▸ **What is expected**: Please list every group of people the article on AI training at Texas colleges and universities says it is written for.

▸ **Text section**:
· · · · ·

Higher Education

How Texas Colleges and Universities Can Use AI Training to Meet Workforce Funding Goals

9 min read

Texas colleges and universities face a dual AI training obligation - employee compliance and workforce development. Learn how to leverage DIR-certified AI training to meet both goals and strengthen funding metrics.

A Dual Obligation - and a Dual Opportunity

Texas colleges and universities are in a unique position when it comes to AI training. Unlike most state agencies, higher education institutions face two distinct requirements at once. First, they must ensure their own employees complete DIR-certified AI awareness training under the state mandate. Second, they carry a broader workforce development mission - one that is increasingly measured by how well they prepare students and communities for a technology-driven economy.

Most institutions are treating these as separate problems. That is a missed opportunity.

The same DIR-certified AI awareness training that satisfies the employee compliance requirement can also serve as a building block for continuing education programs, workforce development offerings, and institutional funding metrics. When approached strategically, AI training becomes more than a compliance cost. It becomes a revenue-generating, metric-supporting, mission-aligned investment.

This article is written for the people making these decisions: deans of workforce development, continuing education directors, CIOs, HR directors, and institutional leadership at Texas public colleges and universities. Here is how to turn a compliance obligation into a strategic advantage.

· · · · ·

▸ **Information provided**:
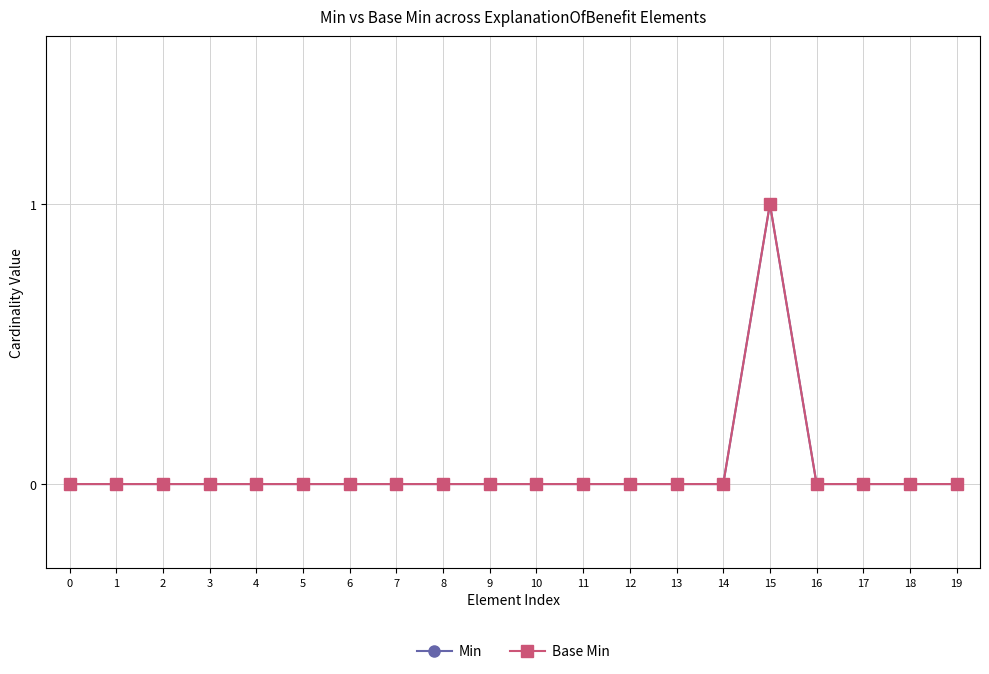

Reading left to right, transcribe all the data shown in this chart.

Min: 0=0	1=0	2=0	3=0	4=0	5=0	6=0	7=0	8=0	9=0	10=0	11=0	12=0	13=0	14=0	15=1	16=0	17=0	18=0	19=0
Base Min: 0=0	1=0	2=0	3=0	4=0	5=0	6=0	7=0	8=0	9=0	10=0	11=0	12=0	13=0	14=0	15=1	16=0	17=0	18=0	19=0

· · · · ·

▸ **Answer box**:
- Deans of workforce development
- Continuing education directors
- CIOs
- HR directors
- Institutional leadership at Texas public colleges and universities